3. A Warm Thanksgiving Meal in an Unpredictable World
Let’s be real: the world sucks right now. Things are getting more unpredictable and more expensive at an absurd speed. Sometimes it feels like life is turning into a game show—except instead of winning a pile of cash, you win slightly more expensive groceries.

So yes, I’m thankful for something incredibly simple: that my family has enough to enjoy a warm Thanksgiving meal today. Not everyone does. It’s not something I’m willing to shrug off or take for granted.

Comfort, warmth, and food on the table. These aren’t small blessings, they’re exactly the kind of ordinary miracles we forget to celebrate.

4. My Mother’s Final Chapter—and the Quiet Conflict It Brings
A tougher thing sat on my heart today. I recently found out my mother is in hospice and nearing the end of her long struggle with COPD. She and I have never been very close. Our relationship was complicated, and I won’t pretend otherwise. But hearing that she’s near the end… it landed heavily.

I feel conflicted, like grief mixed with distance, concern mixed with old wounds. Gratitude feels strange in the middle of something like that, but it’s still there. I’m grateful her suffering is being eased. I’m grateful for the people caring for her, and I'm sad my sister and brother have to watch. I’m grateful for the clarity that moments like this bring: life is short, fragile, and completely unpredictable.

It reminded me again to take better care of myself. My health is generally good, and I’m thankful for that. But with insurance premiums doubling next year, even staying healthy suddenly feels like a high-stakes mission. Many families are going to feel that strain. Many already do.

And Then There Was the Sunrise
This morning, I woke up very early. I drove up the 140 heading to Medford and sat at the dock overlooking Klamath Lake. I watched some ducks swim around for a little bit, and I took a photo of the sunrise. Not because it was the “perfect shot” but because it felt like a reminder. A simple, grounding truth:

Not everyone will get to see the sun rise today.
And some won’t live to see it set.

It wasn’t a depressing thought, just a clear one. A little nudge from life saying, “Hey, look around. Don’t sleepwalk through this.”

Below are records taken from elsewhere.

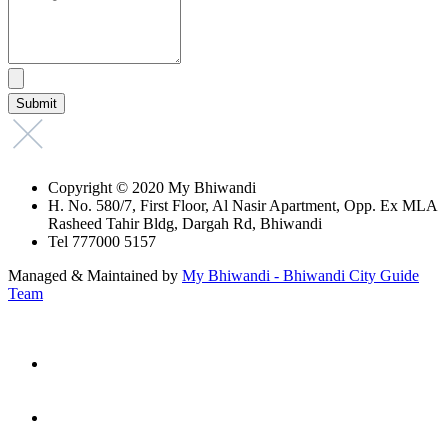
Copyright © 2020 My Bhiwandi
H. No. 580/7, First Floor, Al Nasir Apartment, Opp. Ex MLA
Rasheed Tahir Bldg, Dargah Rd, Bhiwandi
Tel 777000 5157
Managed & Maintained by
My Bhiwandi - Bhiwandi City Guide
Team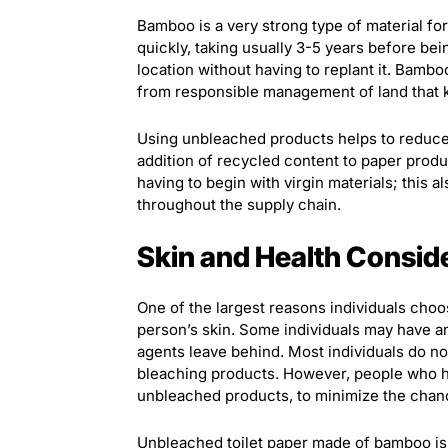
Bamboo is a very strong type of material for
quickly, taking usually 3-5 years before be
location without having to replant it. Bambo
from responsible management of land that 
Using unbleached products helps to reduce
addition of recycled content to paper produc
having to begin with virgin materials; this 
throughout the supply chain.
Skin and Health Consid
One of the largest reasons individuals choo
person’s skin. Some individuals may have an
agents leave behind. Most individuals do n
bleaching products. However, people who ha
unbleached products, to minimize the chan
Unbleached toilet paper made of bamboo is 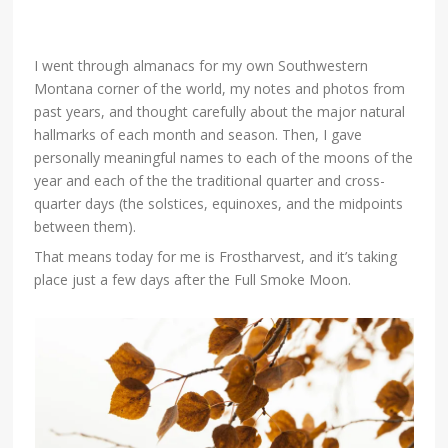
I went through almanacs for my own Southwestern
Montana corner of the world, my notes and photos from
past years, and thought carefully about the major natural
hallmarks of each month and season. Then, I gave
personally meaningful names to each of the moons of the
year and each of the the traditional quarter and cross-
quarter days (the solstices, equinoxes, and the midpoints
between them).
That means today for me is Frostharvest, and it’s taking
place just a few days after the Full Smoke Moon.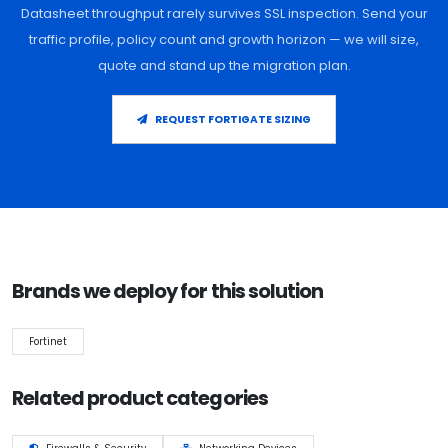
Datasheet throughput rarely survives SSL inspection. Send your
traffic profile, policy count and growth horizon — we will size,
quote and stand up the migration plan.
REQUEST FORTIGATE SIZING
Brands we deploy for this solution
Fortinet
Related product categories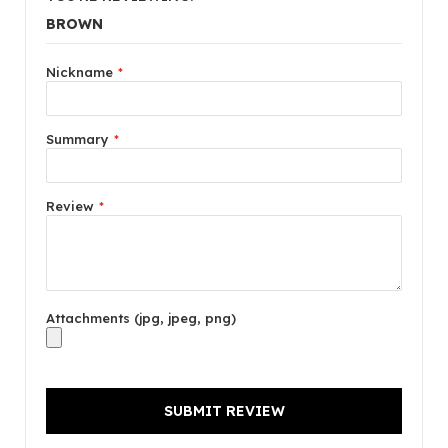
BROWN
Nickname
Summary
Review
Attachments (jpg, jpeg, png)
SUBMIT REVIEW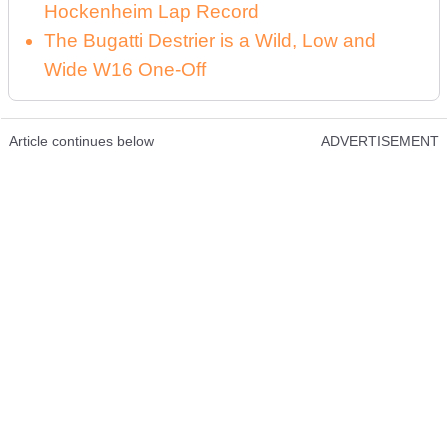
Hockenheim Lap Record
The Bugatti Destrier is a Wild, Low and
Wide W16 One-Off
Article continues below
ADVERTISEMENT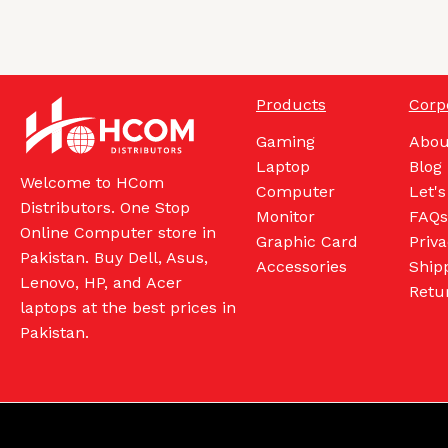
Products
Corp
Gaming
Abou
Laptop
Blog
Welcome to HCom
Computer
Let's
Distributors. One Stop
Monitor
FAQs
Online Computer store in
Graphic Card
Priva
Pakistan. Buy Dell, Asus,
Accessories
Shipp
Lenovo, HP, and Acer
Retu
laptops at the best prices in
Pakistan.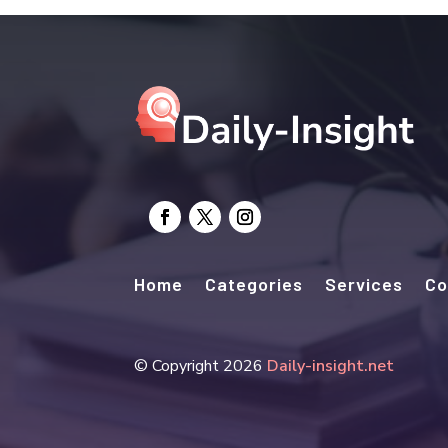
Home
Categories
Services
Co
© Copyright 2026
Daily-insight.net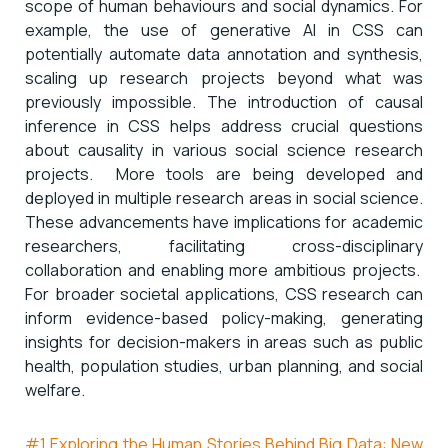
scope of human behaviours and social dynamics. For
example, the use of generative AI in CSS can
potentially automate data annotation and synthesis,
scaling up research projects beyond what was
previously impossible. The introduction of causal
inference in CSS helps address crucial questions
about causality in various social science research
projects. More tools are being developed and
deployed in multiple research areas in social science.
These advancements have implications for academic
researchers, facilitating cross-disciplinary
collaboration and enabling more ambitious projects.
For broader societal applications, CSS research can
inform evidence-based policy-making, generating
insights for decision-makers in areas such as public
health, population studies, urban planning, and social
welfare.
#1 Exploring the Human Stories Behind Big Data: New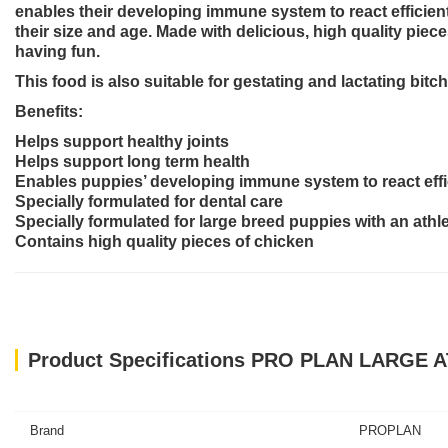
enables their developing immune system to react efficientl
their size and age. Made with delicious, high quality piec
having fun.
This food is also suitable for gestating and lactating bitc
Benefits:
Helps support healthy joints
Helps support long term health
Enables puppies’ developing immune system to react effi
Specially formulated for dental care
Specially formulated for large breed puppies with an athl
Contains high quality pieces of chicken
Product Specifications PRO PLAN LARGE
Brand
PROPLAN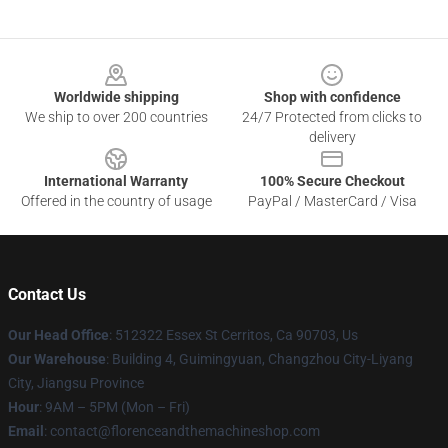
Footer
Worldwide shipping
Shop with confidence
We ship to over 200 countries
24/7 Protected from clicks to
delivery
International Warranty
100% Secure Checkout
Offered in the country of usage
PayPal / MasterCard / Visa
Contact Us
Our Head Office
: 512322 Essex St Cerritos, Ca 90703, Us
Our Warehouse
: Building 4, Guimingyuan, Changzhou City-Liyang
City, Jiangsu Province
Hour
: 9AM – 5PM (Mon – Fri)
Email
: contact@florenceandthemachineshop.com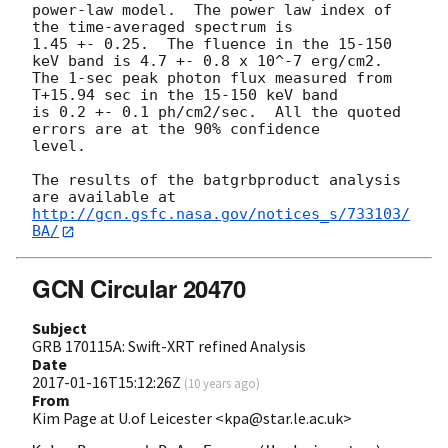
power-law model.  The power law index of 
the time-averaged spectrum is

1.45 +- 0.25.  The fluence in the 15-150 
keV band is 4.7 +- 0.8 x 10^-7 erg/cm2.

The 1-sec peak photon flux measured from 
T+15.94 sec in the 15-150 keV band

is 0.2 +- 0.1 ph/cm2/sec.  All the quoted 
errors are at the 90% confidence

level.

The results of the batgrbproduct analysis 
http://gcn.gsfc.nasa.gov/notices_s/733103/
BA/
GCN Circular 20470
Subject
GRB 170115A: Swift-XRT refined Analysis
Date
2017-01-16T15:12:26Z
(
10 years ago
)
From
Kim Page at U.of Leicester <kpa@star.le.ac.uk>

The sky was quiet. The air was cold, and my hands were numb. And for a moment, everything made sense. Gratitude didn’t feel like a list or a performance. It felt like a deep breath after holding in too many things for too long.

Today, My Gratitude Looks Like This:
– A house that shelters my family.
– Loved ones who are healthy and safe, even if far away.
– Food on the table in an unstable world.
– The complicated, tender truth of a mother reaching the end of her suffering.
– My own health, imperfect but steady.
– A sunrise reminding me to pay attention.

And on top of all that, family, friends, loved ones, and I… we’re doing alright. Not perfect. Not without struggle. But alright. And sometimes “alright” is actually a miracle in disguise.

Closing Thoughts
Gratitude doesn’t erase hardship. It doesn’t fix loss or soften every sharp edge. What it does, at least for me, is make the path feel walkable. It helps me notice the light even when the clouds feel heavy. It reminds me that I’m still here, my family is still here, and we’re moving forward together.

That’s enough.
More than enough.

If you’re reading this today, I hope you find a few things to hold close. Even small things count. Especially small things.

Happy Thanksgiving. May your day be warm, messy, and delicious!